[Stored dataset items]
• • • • • • •

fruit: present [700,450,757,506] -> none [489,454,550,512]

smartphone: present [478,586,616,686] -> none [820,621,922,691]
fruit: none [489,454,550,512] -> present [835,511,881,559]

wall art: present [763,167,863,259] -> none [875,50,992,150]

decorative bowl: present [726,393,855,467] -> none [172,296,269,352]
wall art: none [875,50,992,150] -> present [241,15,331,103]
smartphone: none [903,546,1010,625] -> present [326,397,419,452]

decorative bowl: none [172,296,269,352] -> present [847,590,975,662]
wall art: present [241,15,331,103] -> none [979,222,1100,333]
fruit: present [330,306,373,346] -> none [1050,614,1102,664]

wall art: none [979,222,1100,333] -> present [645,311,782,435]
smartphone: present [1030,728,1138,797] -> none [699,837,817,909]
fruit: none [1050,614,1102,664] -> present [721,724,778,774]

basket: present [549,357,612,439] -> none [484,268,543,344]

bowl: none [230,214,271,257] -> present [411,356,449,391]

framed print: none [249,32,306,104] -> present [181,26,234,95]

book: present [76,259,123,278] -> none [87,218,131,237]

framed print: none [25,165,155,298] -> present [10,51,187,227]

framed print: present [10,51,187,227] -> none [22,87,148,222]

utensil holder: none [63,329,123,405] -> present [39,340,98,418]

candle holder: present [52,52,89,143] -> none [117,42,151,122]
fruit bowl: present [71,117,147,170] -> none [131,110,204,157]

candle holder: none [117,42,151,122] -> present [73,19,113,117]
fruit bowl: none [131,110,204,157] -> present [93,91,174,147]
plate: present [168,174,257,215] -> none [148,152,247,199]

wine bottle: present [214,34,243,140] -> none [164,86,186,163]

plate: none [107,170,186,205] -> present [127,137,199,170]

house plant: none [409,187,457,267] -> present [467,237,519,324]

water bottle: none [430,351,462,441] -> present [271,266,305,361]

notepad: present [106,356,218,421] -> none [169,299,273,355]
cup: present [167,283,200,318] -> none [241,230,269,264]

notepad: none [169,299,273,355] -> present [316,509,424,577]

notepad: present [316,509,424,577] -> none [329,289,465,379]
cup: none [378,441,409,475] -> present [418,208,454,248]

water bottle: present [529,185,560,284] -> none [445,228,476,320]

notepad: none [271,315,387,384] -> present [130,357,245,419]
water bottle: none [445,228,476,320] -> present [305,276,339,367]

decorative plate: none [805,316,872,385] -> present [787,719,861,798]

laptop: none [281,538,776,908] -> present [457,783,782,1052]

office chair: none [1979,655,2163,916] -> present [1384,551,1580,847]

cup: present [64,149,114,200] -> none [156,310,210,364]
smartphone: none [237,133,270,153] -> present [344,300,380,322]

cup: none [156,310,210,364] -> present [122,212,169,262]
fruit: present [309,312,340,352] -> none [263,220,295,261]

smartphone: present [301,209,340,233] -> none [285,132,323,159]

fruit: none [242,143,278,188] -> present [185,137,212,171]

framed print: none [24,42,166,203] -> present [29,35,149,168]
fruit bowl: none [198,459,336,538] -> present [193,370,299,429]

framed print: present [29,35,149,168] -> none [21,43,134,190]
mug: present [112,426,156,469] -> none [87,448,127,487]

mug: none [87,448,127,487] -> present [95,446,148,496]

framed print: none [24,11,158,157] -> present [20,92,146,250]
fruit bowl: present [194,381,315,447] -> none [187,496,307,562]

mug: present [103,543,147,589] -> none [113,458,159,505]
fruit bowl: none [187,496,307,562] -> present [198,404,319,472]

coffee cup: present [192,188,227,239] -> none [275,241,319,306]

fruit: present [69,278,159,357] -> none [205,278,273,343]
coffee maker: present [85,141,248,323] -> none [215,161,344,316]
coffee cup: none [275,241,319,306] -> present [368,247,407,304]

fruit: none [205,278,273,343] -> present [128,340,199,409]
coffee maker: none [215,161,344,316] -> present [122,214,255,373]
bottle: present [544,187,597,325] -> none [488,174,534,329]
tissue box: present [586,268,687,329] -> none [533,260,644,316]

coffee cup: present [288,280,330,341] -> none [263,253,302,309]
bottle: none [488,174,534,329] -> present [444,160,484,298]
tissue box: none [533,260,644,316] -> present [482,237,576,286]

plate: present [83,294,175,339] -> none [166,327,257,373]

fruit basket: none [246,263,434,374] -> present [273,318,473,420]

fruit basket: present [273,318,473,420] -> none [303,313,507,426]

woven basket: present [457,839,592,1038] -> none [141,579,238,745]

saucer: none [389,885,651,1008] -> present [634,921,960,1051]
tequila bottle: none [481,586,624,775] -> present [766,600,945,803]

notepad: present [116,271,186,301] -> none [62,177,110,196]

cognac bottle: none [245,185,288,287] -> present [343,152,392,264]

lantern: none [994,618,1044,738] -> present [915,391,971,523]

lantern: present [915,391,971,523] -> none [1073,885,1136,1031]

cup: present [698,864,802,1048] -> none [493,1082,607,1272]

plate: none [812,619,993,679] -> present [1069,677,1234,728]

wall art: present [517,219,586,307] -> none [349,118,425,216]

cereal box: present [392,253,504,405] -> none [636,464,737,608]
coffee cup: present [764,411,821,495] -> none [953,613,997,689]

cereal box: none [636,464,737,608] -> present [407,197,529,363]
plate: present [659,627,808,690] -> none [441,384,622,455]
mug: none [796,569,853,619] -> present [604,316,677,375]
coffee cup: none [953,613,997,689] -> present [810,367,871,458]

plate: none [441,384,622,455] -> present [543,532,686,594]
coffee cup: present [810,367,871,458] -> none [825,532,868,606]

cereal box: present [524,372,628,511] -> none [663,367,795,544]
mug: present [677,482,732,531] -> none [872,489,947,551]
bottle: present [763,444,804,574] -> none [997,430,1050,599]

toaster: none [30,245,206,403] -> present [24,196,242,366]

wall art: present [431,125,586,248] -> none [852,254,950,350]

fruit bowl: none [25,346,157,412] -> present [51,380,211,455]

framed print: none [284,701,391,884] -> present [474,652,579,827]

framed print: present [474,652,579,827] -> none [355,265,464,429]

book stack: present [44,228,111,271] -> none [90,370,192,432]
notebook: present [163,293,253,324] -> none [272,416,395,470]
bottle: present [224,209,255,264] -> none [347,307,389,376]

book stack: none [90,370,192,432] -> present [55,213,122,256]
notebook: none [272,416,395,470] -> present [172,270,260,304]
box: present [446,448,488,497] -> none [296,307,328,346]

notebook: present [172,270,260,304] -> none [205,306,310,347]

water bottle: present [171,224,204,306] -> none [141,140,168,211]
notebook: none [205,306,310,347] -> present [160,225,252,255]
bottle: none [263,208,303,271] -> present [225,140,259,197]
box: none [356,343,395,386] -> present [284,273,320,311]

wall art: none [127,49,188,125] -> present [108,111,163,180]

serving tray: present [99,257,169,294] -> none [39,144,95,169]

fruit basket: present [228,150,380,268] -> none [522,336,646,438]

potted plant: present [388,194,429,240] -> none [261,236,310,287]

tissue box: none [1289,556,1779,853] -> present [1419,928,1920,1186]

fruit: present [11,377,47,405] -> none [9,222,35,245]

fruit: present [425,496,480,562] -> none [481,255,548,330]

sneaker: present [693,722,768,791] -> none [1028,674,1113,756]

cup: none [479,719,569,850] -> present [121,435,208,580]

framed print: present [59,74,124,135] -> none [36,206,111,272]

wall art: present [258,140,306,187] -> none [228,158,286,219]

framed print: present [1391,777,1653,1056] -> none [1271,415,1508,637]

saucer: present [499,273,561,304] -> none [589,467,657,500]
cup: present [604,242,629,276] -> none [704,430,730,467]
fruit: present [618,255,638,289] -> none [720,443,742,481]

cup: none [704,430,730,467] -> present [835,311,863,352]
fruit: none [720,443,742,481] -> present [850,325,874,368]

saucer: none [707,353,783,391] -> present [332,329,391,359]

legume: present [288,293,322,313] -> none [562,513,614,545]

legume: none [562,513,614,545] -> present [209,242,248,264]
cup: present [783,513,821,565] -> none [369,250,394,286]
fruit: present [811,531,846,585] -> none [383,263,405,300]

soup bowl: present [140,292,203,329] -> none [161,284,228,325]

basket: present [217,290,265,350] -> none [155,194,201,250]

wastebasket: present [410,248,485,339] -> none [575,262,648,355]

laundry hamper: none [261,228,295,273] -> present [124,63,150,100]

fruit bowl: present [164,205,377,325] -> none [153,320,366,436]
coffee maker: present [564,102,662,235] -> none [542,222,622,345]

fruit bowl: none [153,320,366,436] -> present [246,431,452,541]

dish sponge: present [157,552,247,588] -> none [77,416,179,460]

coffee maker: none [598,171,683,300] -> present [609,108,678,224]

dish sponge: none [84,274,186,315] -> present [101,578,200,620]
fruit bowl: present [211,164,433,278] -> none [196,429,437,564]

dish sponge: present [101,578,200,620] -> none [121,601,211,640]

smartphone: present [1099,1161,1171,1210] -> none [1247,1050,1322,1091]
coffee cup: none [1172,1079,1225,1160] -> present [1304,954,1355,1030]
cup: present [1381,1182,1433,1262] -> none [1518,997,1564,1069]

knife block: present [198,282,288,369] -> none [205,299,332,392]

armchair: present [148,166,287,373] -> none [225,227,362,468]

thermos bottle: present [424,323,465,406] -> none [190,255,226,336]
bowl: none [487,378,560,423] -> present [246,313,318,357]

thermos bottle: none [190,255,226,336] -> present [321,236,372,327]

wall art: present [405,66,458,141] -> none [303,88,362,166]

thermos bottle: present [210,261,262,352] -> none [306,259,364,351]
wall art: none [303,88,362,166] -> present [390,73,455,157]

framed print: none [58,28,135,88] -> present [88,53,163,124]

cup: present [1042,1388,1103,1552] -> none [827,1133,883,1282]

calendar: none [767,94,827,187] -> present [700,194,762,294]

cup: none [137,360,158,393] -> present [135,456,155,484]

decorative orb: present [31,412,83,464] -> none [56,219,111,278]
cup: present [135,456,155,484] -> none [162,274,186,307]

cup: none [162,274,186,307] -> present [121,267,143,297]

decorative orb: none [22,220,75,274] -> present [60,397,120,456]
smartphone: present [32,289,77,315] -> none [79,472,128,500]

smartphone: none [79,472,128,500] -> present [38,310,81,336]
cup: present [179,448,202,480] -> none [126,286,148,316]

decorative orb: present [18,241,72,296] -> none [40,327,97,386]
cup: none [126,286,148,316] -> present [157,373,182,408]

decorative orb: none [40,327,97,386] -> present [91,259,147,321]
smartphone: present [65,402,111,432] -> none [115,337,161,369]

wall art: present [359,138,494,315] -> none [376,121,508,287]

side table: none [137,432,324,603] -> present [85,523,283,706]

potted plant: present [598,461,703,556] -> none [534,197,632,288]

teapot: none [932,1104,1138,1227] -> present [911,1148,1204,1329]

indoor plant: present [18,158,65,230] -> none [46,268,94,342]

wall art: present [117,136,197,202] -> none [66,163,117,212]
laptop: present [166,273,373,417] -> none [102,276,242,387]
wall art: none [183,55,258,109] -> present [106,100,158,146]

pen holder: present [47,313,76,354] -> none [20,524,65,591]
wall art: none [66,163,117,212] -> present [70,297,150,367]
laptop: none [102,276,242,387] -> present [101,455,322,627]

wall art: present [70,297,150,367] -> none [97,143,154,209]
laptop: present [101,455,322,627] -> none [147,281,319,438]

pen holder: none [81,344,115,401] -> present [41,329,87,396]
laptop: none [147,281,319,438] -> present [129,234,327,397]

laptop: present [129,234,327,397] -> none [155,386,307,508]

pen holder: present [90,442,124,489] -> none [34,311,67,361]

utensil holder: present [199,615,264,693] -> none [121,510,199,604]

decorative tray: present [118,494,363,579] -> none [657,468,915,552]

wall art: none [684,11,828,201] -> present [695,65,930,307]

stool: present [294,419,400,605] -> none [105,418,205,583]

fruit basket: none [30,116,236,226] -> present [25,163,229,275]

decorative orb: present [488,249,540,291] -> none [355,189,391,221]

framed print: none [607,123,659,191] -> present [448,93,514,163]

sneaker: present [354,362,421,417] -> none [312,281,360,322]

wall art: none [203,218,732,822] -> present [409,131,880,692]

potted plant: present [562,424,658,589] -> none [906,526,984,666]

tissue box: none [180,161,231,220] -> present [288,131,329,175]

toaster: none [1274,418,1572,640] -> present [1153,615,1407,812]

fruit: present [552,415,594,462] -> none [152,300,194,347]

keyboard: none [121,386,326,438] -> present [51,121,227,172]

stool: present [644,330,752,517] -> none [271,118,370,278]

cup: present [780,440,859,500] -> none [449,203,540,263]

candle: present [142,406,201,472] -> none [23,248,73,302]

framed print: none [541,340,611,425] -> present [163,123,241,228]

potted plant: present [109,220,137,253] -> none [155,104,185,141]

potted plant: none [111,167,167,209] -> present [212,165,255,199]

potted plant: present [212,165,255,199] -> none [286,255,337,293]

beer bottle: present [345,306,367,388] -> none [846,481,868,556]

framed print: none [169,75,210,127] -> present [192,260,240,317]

• • • • • • •

YOUR OBJECTIVE = Start at the first line of the data above. Stop after the line containing "decorative bowl: present", reproducing each line exactly and adding nothing.

EXERCISE OUTPUT =
fruit: present [700,450,757,506] -> none [489,454,550,512]

smartphone: present [478,586,616,686] -> none [820,621,922,691]
fruit: none [489,454,550,512] -> present [835,511,881,559]

wall art: present [763,167,863,259] -> none [875,50,992,150]

decorative bowl: present [726,393,855,467] -> none [172,296,269,352]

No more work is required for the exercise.